0.25 cup chopped Onion

1 clove Garlic

0.5 cup Low-Sodium Chicken Broth

0.33 cup Non-Fat Greek Yogurt

1 tbsp Whole Wheat Flour

1 tsp Olive Oil

Salt & Pepper to taste

PREPARATION

  • 1

    Dice the chicken breast into bite-sized pieces and season lightly with salt and pepper.

  • 2

    Chop the carrot, celery, onion, and mince the garlic.

  • 3

    Heat olive oil in a skillet over medium heat.

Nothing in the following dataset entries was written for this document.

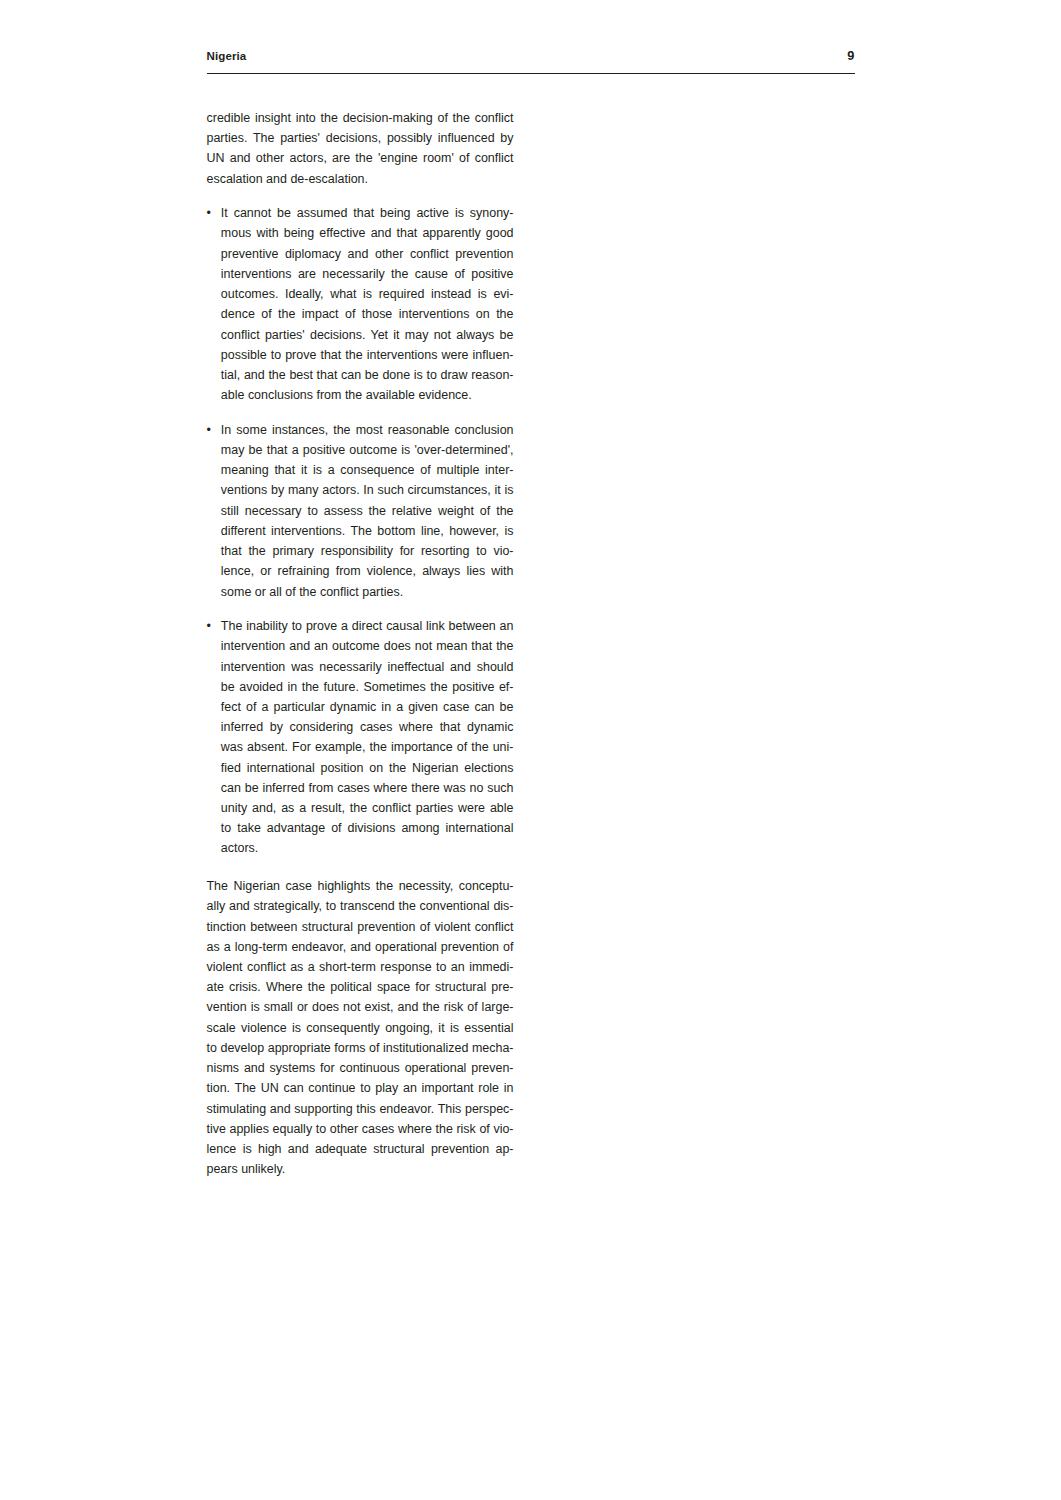Nigeria 9
credible insight into the decision-making of the conflict parties. The parties' decisions, possibly influenced by UN and other actors, are the 'engine room' of conflict escalation and de-escalation.
It cannot be assumed that being active is synonymous with being effective and that apparently good preventive diplomacy and other conflict prevention interventions are necessarily the cause of positive outcomes. Ideally, what is required instead is evidence of the impact of those interventions on the conflict parties' decisions. Yet it may not always be possible to prove that the interventions were influential, and the best that can be done is to draw reasonable conclusions from the available evidence.
In some instances, the most reasonable conclusion may be that a positive outcome is 'over-determined', meaning that it is a consequence of multiple interventions by many actors. In such circumstances, it is still necessary to assess the relative weight of the different interventions. The bottom line, however, is that the primary responsibility for resorting to violence, or refraining from violence, always lies with some or all of the conflict parties.
The inability to prove a direct causal link between an intervention and an outcome does not mean that the intervention was necessarily ineffectual and should be avoided in the future. Sometimes the positive effect of a particular dynamic in a given case can be inferred by considering cases where that dynamic was absent. For example, the importance of the unified international position on the Nigerian elections can be inferred from cases where there was no such unity and, as a result, the conflict parties were able to take advantage of divisions among international actors.
The Nigerian case highlights the necessity, conceptually and strategically, to transcend the conventional distinction between structural prevention of violent conflict as a long-term endeavor, and operational prevention of violent conflict as a short-term response to an immediate crisis. Where the political space for structural prevention is small or does not exist, and the risk of large-scale violence is consequently ongoing, it is essential to develop appropriate forms of institutionalized mechanisms and systems for continuous operational prevention. The UN can continue to play an important role in stimulating and supporting this endeavor. This perspective applies equally to other cases where the risk of violence is high and adequate structural prevention appears unlikely.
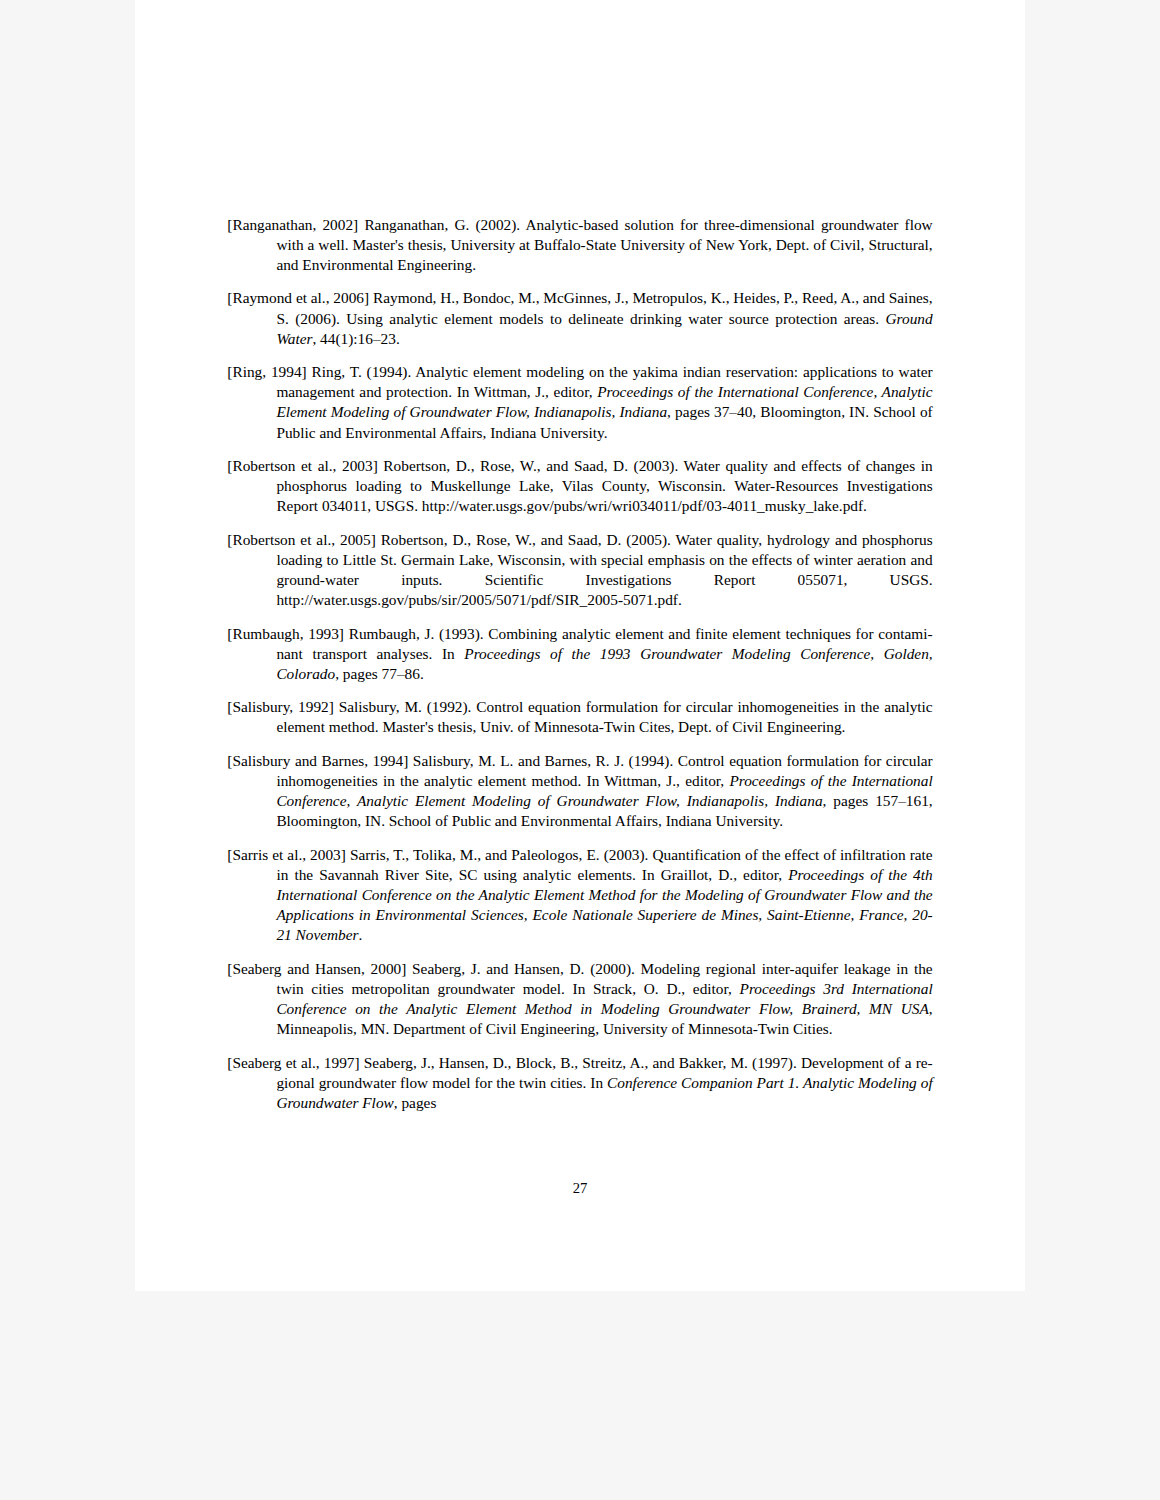[Ranganathan, 2002] Ranganathan, G. (2002). Analytic-based solution for three-dimensional groundwater flow with a well. Master's thesis, University at Buffalo-State University of New York, Dept. of Civil, Structural, and Environmental Engineering.
[Raymond et al., 2006] Raymond, H., Bondoc, M., McGinnes, J., Metropulos, K., Heides, P., Reed, A., and Saines, S. (2006). Using analytic element models to delineate drinking water source protection areas. Ground Water, 44(1):16–23.
[Ring, 1994] Ring, T. (1994). Analytic element modeling on the yakima indian reservation: applications to water management and protection. In Wittman, J., editor, Proceedings of the International Conference, Analytic Element Modeling of Groundwater Flow, Indianapolis, Indiana, pages 37–40, Bloomington, IN. School of Public and Environmental Affairs, Indiana University.
[Robertson et al., 2003] Robertson, D., Rose, W., and Saad, D. (2003). Water quality and effects of changes in phosphorus loading to Muskellunge Lake, Vilas County, Wisconsin. Water-Resources Investigations Report 034011, USGS. http://water.usgs.gov/pubs/wri/wri034011/pdf/03-4011_musky_lake.pdf.
[Robertson et al., 2005] Robertson, D., Rose, W., and Saad, D. (2005). Water quality, hydrology and phosphorus loading to Little St. Germain Lake, Wisconsin, with special emphasis on the effects of winter aeration and ground-water inputs. Scientific Investigations Report 055071, USGS. http://water.usgs.gov/pubs/sir/2005/5071/pdf/SIR_2005-5071.pdf.
[Rumbaugh, 1993] Rumbaugh, J. (1993). Combining analytic element and finite element techniques for contaminant transport analyses. In Proceedings of the 1993 Groundwater Modeling Conference, Golden, Colorado, pages 77–86.
[Salisbury, 1992] Salisbury, M. (1992). Control equation formulation for circular inhomogeneities in the analytic element method. Master's thesis, Univ. of Minnesota-Twin Cites, Dept. of Civil Engineering.
[Salisbury and Barnes, 1994] Salisbury, M. L. and Barnes, R. J. (1994). Control equation formulation for circular inhomogeneities in the analytic element method. In Wittman, J., editor, Proceedings of the International Conference, Analytic Element Modeling of Groundwater Flow, Indianapolis, Indiana, pages 157–161, Bloomington, IN. School of Public and Environmental Affairs, Indiana University.
[Sarris et al., 2003] Sarris, T., Tolika, M., and Paleologos, E. (2003). Quantification of the effect of infiltration rate in the Savannah River Site, SC using analytic elements. In Graillot, D., editor, Proceedings of the 4th International Conference on the Analytic Element Method for the Modeling of Groundwater Flow and the Applications in Environmental Sciences, Ecole Nationale Superiere de Mines, Saint-Etienne, France, 20-21 November.
[Seaberg and Hansen, 2000] Seaberg, J. and Hansen, D. (2000). Modeling regional inter-aquifer leakage in the twin cities metropolitan groundwater model. In Strack, O. D., editor, Proceedings 3rd International Conference on the Analytic Element Method in Modeling Groundwater Flow, Brainerd, MN USA, Minneapolis, MN. Department of Civil Engineering, University of Minnesota-Twin Cities.
[Seaberg et al., 1997] Seaberg, J., Hansen, D., Block, B., Streitz, A., and Bakker, M. (1997). Development of a regional groundwater flow model for the twin cities. In Conference Companion Part 1. Analytic Modeling of Groundwater Flow, pages
27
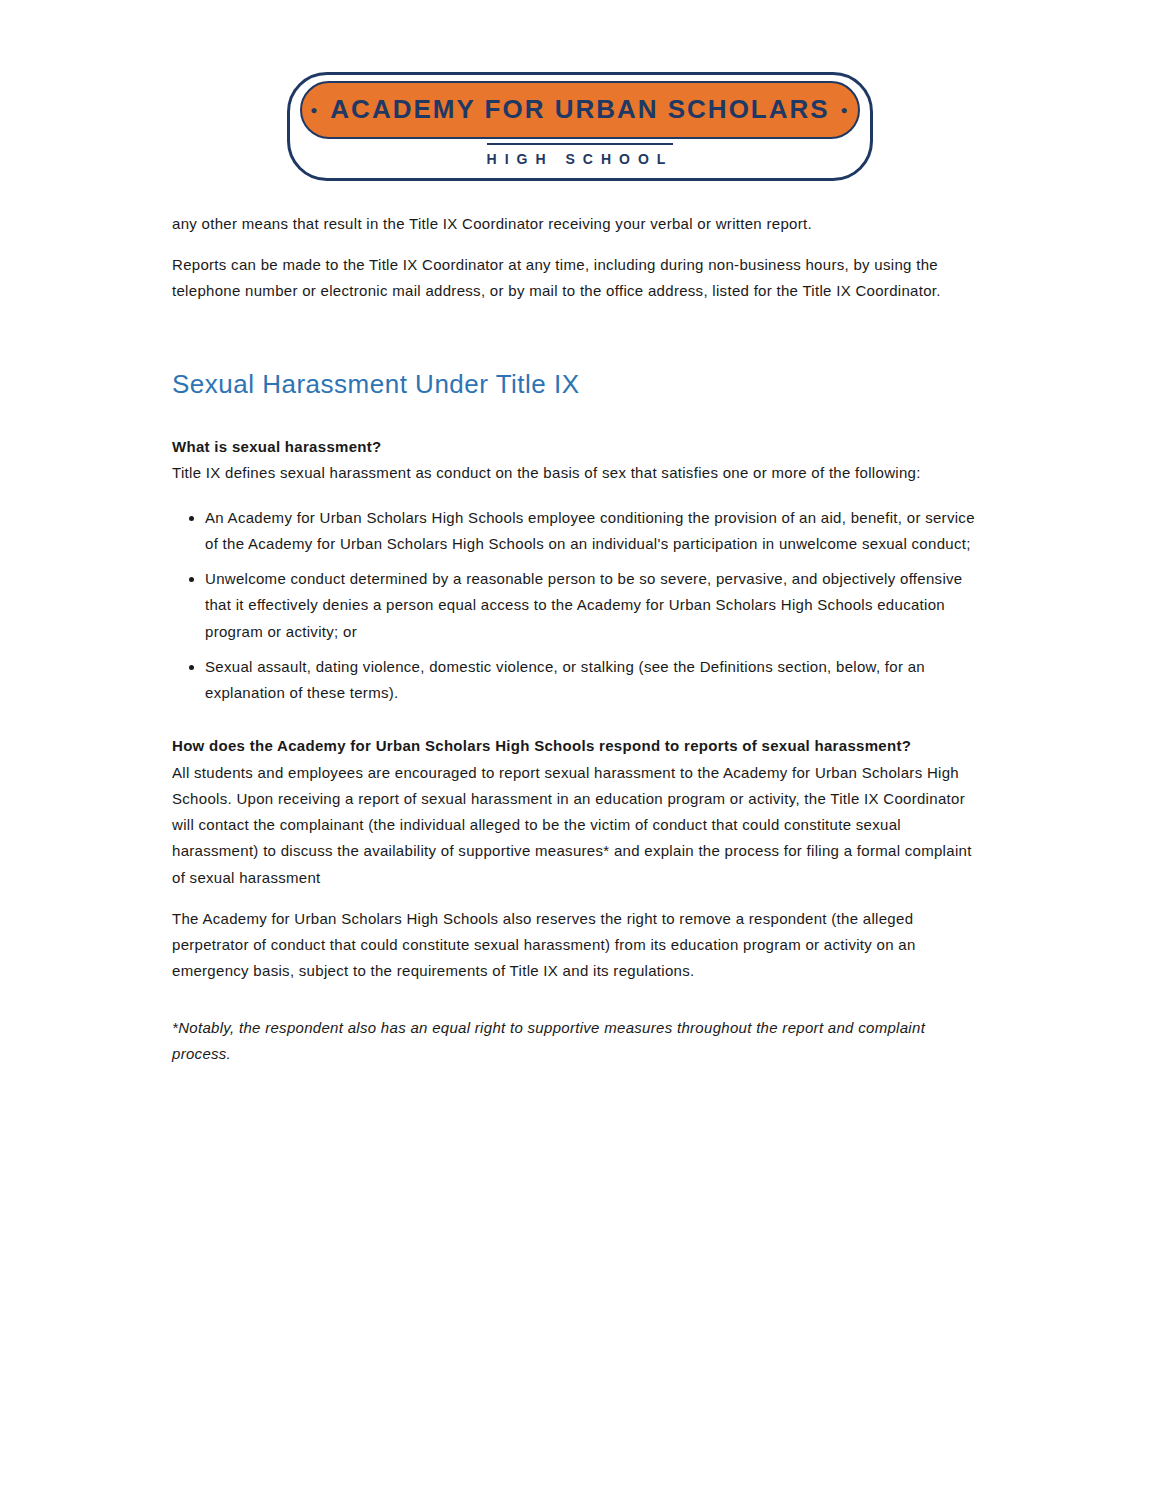ACADEMY FOR URBAN SCHOLARS
HIGH SCHOOL
any other means that result in the Title IX Coordinator receiving your verbal or written report.
Reports can be made to the Title IX Coordinator at any time, including during non-business hours, by using the telephone number or electronic mail address, or by mail to the office address, listed for the Title IX Coordinator.
Sexual Harassment Under Title IX
What is sexual harassment?
Title IX defines sexual harassment as conduct on the basis of sex that satisfies one or more of the following:
An Academy for Urban Scholars High Schools employee conditioning the provision of an aid, benefit, or service of the Academy for Urban Scholars High Schools on an individual's participation in unwelcome sexual conduct;
Unwelcome conduct determined by a reasonable person to be so severe, pervasive, and objectively offensive that it effectively denies a person equal access to the Academy for Urban Scholars High Schools education program or activity; or
Sexual assault, dating violence, domestic violence, or stalking (see the Definitions section, below, for an explanation of these terms).
How does the Academy for Urban Scholars High Schools respond to reports of sexual harassment?
All students and employees are encouraged to report sexual harassment to the Academy for Urban Scholars High Schools. Upon receiving a report of sexual harassment in an education program or activity, the Title IX Coordinator will contact the complainant (the individual alleged to be the victim of conduct that could constitute sexual harassment) to discuss the availability of supportive measures* and explain the process for filing a formal complaint of sexual harassment
The Academy for Urban Scholars High Schools also reserves the right to remove a respondent (the alleged perpetrator of conduct that could constitute sexual harassment) from its education program or activity on an emergency basis, subject to the requirements of Title IX and its regulations.
*Notably, the respondent also has an equal right to supportive measures throughout the report and complaint process.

Sauté the onion and garlic until fragrant.

  • 4

    Add the chicken pieces and cook until lightly browned on all sides.

  • 5

    Toss in the carrots, celery, and green peas, cooking for an additional 3-4 minutes.

  • 6

    Sprinkle the whole wheat flour over the mixture and stir to coat evenly.

  • 7

    Gradually pour in the low-sodium chicken broth while stirring, allowing the sauce to thicken.

  • 8

    Reduce the heat and stir in the non-fat Greek yogurt until the mixture is creamy.

  • 9

    Adjust seasoning with salt and pepper, and let the pot pie simmer for 2-3 minutes.

  • 10

    Serve warm as a comforting and nutritious meal.